This is a submission for the GitHub Finish-Up-A-Thon Challenge

What I Built

FadeKey is a zero-knowledge, self-destructing secret sharing engine. Encrypted entirely in the browser using AES-GCM, the decryption key resides only in the URL hash fragment (#key=...). Since browsers do not send the hash fragment in HTTP requests, the server never sees the key or plaintext.
The project is divided into two distinct components:

Public Open-Source Core: A standalone, stateless Fastify API and SDK package for self-hosting and automation via pipelines/CLI.

* Private SaaS Dashboard: A commercial-grade Nuxt 4 web app that adds user accounts, Postgres database sync, persistent audit logs, and Stripe subscription control.

Demo

Live Site (Private SaaS): https://fadekey.app
GitHub Repository (Open-Source Core): https://github.com/fadekey-app/fadekey.api

The Comeback Story

We resurrected an unfinished prototype that had major security flaws, incomplete features, and a leaking state. Here is our before-and-after journey:

1. Active Revocation (SDK & API Core)

Before: Secrets could only expire via TTL or view limits. The backend lacked a deletion endpoint, and the @fadekey/sdk had an empty placeholder where revoke() should have been.
After: We built a secure DELETE /api/items/:id route in the Fastify API (with owner verification checks) and implemented the corresponding revoke(id) method in the SDK package. ### 2. Zero-Knowledge Compliance for QR Codes (UX/Security)
Before: The prototype suggested using external public APIs to generate QR codes. However, sending the full secret URL (containing the #key hash) to a third-party server violates zero-knowledge compliance.
After: We moved 100% of the QR code generation to the browser using local client-side rendering with the qrcode library, ensuring the decryption key never leaves the client. ### 3. Local-to-Cloud Preference Syncing
Before: Users lost their theme (dark/light) and locale (en/es/pt-BR) settings upon page reload, and there was no way to persist these preferences for registered users.
After: We built a dual-persistence system. Anonymous users store preferences in cookies/localStorage, while authenticated users sync their choices automatically to a PostgreSQL database via a new PATCH /api/auth/preferences endpoint. ### 4. Critical Nuxt SSR Session Leaks (Major Bugfix)
Before: The authentication state was stored in a global reactive singleton. During Server-Side Rendering (SSR), this leaked the session/token of one user to subsequent requests from completely different visitors, causing security risks and hydration errors.
After: We refactored the auth composable to store sessions in request-isolated Nuxt useState wrappers, guaranteeing sandboxed memory for every client. ### 5. Transition Polish & Redirection Guarding
Before: Logging out caused dashboard pages to immediately display blank values and zeroes before redirecting.
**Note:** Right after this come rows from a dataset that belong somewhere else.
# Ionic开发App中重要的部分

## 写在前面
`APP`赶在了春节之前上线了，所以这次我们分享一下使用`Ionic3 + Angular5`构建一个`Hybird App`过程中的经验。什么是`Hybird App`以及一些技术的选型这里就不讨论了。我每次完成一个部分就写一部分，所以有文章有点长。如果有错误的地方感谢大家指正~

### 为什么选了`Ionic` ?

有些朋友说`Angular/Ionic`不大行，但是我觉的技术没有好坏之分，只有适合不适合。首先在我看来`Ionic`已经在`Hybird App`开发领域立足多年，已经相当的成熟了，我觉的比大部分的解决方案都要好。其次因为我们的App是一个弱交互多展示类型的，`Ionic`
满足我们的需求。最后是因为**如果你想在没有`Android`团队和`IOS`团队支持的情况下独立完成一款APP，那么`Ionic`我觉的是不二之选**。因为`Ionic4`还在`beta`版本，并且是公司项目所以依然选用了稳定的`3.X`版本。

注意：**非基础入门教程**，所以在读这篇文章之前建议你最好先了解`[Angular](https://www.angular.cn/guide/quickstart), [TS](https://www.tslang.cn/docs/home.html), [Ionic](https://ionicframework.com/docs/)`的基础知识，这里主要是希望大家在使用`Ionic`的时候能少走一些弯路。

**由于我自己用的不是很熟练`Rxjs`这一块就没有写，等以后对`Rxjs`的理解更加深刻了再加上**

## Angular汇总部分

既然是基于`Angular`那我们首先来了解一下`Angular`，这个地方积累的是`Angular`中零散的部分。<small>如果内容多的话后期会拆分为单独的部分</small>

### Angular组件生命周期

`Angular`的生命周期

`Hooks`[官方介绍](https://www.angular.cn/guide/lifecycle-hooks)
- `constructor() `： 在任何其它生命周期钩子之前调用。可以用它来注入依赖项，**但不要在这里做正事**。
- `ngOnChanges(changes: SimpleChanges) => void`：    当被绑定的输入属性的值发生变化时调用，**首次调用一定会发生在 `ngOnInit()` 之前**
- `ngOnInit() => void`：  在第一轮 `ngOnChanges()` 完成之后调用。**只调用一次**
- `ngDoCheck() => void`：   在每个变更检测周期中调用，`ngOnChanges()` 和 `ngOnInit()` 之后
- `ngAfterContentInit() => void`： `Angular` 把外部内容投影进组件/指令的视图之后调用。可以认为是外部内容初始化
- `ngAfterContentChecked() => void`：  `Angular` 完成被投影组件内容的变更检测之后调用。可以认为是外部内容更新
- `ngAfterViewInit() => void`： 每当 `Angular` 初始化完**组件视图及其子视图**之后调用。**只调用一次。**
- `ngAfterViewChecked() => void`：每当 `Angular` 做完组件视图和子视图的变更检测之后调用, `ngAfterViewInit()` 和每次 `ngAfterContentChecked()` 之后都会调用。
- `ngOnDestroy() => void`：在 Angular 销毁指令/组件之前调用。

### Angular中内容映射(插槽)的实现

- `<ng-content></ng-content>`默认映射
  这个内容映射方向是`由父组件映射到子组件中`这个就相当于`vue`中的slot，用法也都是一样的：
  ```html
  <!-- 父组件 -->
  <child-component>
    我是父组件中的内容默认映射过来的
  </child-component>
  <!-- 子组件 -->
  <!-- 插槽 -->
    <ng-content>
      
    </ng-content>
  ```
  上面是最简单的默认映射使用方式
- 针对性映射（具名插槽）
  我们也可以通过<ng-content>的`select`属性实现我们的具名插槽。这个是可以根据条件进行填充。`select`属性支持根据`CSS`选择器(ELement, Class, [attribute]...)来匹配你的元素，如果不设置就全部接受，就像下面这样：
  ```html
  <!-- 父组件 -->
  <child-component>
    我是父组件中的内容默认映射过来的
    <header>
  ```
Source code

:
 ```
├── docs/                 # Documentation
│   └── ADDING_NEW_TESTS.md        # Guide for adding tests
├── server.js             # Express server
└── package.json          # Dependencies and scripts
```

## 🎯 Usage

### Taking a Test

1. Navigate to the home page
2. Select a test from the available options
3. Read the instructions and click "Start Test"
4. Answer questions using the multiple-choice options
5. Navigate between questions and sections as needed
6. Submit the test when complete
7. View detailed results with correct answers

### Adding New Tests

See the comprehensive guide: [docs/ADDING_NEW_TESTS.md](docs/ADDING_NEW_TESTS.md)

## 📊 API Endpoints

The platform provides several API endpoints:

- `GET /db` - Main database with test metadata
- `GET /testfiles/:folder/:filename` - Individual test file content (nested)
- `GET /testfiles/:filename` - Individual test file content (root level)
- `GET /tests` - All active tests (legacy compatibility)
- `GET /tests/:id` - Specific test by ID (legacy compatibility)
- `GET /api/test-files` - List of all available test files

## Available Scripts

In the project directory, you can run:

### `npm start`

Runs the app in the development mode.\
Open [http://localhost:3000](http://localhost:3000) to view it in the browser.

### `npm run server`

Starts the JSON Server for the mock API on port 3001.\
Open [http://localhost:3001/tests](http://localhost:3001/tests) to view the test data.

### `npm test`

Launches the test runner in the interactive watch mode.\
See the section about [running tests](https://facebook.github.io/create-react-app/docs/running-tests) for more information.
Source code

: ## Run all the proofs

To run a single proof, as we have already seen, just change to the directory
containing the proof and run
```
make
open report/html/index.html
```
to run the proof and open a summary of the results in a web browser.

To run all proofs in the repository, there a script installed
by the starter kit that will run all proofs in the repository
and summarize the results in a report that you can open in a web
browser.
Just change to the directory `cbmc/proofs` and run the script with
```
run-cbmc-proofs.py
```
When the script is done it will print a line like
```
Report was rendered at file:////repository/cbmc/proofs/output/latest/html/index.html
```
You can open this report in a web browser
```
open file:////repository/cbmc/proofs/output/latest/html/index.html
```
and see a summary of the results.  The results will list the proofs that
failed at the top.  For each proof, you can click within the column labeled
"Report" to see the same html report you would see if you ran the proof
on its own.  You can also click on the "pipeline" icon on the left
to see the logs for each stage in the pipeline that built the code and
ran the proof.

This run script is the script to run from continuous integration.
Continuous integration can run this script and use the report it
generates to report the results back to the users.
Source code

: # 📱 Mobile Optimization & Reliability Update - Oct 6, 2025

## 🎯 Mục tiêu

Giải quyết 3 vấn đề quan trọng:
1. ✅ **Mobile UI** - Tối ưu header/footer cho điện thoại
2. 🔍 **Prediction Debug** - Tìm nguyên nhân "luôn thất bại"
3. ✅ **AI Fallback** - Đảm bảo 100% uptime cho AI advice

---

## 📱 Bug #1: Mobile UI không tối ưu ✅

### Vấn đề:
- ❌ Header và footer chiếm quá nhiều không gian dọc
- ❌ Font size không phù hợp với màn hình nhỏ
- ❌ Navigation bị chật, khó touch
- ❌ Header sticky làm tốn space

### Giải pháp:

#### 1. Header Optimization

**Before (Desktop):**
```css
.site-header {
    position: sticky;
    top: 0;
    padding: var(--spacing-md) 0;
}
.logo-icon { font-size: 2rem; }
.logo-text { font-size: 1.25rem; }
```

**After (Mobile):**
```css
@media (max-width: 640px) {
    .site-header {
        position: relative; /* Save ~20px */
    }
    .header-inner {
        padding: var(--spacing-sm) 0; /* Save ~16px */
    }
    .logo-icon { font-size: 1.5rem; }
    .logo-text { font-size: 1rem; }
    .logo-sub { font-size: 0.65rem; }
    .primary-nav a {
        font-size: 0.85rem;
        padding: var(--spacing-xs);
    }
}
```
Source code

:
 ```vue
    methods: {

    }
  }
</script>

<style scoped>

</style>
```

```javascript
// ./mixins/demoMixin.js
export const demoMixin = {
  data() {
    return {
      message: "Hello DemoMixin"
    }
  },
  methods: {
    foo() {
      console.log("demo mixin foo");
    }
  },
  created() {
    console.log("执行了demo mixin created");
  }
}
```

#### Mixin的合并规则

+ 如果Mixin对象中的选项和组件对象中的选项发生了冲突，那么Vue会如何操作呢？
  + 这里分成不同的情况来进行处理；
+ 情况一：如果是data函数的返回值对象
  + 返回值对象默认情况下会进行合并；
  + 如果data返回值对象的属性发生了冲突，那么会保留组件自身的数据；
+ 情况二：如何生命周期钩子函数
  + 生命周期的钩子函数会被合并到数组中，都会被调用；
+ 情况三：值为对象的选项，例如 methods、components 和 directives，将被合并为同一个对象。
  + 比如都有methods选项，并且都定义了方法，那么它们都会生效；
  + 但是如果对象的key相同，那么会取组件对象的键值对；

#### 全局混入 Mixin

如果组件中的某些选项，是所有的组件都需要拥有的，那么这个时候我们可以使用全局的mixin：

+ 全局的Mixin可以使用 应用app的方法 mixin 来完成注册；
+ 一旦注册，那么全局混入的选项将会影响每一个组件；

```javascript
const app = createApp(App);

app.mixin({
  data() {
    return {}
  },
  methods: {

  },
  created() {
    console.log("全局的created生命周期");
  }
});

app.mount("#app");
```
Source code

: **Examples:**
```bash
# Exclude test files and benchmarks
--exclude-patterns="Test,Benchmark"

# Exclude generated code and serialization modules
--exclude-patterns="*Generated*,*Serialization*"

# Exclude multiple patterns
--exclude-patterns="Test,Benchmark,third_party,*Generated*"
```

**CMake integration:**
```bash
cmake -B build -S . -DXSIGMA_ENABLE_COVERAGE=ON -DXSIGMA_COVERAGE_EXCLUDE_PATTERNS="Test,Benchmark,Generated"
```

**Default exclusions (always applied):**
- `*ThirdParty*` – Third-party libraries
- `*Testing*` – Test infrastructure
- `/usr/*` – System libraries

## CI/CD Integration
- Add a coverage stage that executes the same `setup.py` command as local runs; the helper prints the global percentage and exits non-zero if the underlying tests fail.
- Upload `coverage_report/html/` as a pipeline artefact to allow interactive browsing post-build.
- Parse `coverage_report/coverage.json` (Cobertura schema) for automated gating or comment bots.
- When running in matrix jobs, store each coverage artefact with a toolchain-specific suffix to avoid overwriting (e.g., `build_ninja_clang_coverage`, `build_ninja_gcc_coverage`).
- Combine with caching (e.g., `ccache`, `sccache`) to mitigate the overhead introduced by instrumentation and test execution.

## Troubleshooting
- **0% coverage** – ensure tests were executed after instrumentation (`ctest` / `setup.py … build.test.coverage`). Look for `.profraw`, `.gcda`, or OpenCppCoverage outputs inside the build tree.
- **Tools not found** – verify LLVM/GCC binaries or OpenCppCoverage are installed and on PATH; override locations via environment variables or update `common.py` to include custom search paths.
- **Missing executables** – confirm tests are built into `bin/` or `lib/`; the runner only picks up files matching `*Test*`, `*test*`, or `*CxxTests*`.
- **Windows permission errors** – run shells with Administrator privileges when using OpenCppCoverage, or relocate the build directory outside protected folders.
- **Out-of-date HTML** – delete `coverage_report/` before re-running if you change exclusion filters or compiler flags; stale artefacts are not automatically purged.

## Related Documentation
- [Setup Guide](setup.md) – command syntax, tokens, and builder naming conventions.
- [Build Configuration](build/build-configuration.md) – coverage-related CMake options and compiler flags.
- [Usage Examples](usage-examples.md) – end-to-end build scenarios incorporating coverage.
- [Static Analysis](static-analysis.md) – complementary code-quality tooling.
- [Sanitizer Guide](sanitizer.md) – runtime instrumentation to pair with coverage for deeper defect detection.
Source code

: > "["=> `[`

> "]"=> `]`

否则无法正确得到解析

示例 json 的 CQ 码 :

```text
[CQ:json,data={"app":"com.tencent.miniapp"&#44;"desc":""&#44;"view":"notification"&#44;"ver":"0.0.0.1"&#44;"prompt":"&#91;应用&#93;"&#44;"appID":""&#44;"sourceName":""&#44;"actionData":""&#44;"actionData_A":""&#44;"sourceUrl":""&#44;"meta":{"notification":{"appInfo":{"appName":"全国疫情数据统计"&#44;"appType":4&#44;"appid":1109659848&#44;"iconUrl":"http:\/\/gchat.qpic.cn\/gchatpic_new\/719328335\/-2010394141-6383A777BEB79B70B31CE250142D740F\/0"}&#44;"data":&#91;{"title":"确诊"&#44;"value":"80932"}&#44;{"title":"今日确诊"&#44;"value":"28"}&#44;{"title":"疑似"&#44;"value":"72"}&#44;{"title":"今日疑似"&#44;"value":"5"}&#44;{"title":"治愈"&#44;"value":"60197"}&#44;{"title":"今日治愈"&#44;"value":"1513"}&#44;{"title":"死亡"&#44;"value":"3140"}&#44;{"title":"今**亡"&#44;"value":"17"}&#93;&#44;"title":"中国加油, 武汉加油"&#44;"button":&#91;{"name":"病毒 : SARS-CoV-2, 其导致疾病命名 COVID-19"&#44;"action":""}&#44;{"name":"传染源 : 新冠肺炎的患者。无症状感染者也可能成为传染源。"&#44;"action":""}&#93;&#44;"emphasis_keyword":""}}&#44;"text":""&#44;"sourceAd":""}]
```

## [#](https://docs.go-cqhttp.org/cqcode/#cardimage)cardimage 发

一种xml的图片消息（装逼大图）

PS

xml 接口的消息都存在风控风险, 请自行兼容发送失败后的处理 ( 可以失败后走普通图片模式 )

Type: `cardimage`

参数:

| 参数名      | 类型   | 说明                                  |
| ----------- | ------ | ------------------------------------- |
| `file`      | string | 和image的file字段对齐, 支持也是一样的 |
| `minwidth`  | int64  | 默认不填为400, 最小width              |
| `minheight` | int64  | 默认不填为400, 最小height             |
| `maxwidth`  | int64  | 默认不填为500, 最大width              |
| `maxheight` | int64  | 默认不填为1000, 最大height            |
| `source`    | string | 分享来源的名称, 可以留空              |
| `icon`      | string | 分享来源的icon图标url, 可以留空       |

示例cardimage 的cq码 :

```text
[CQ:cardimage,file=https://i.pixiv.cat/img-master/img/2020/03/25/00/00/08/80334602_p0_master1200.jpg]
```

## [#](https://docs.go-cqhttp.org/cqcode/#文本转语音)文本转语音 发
Redirections also dropped the active language prefix (e.g. redirecting /pt-BR/app/dashboard to / instead of /pt-BR).

* After: We deferred state destruction in `signOut()` until after the router navigation completes, backed by a `nextTick` + 150ms delay in `router.afterEach` to allow the DOM to mount. We wrapped all redirects in `localePath()` to ensure language consistency.

My Experience with GitHub Copilot

GitHub Copilot acted as a core partner during this sprint, particularly in:

Refactoring Auth for SSR Safety: Copilot recognized the risks of our initial module-level singleton state in Nuxt and drafted the migration to request-scoped useState hooks, pointing out how to avoid server-side data pollution.
Writing Vitest Suites with Testcontainers: It accelerated the creation of our backend integration tests, generating mock Postgres databases and Redis instances using Docker Testcontainers to test rate-limiting and quota rollback scenarios.
Client-side Encryption Pipelines: Copilot assisted in structuring the Web Crypto API calls in our SDK to correctly derive password hashes using PBKDF2 without introducing synchronous blocking.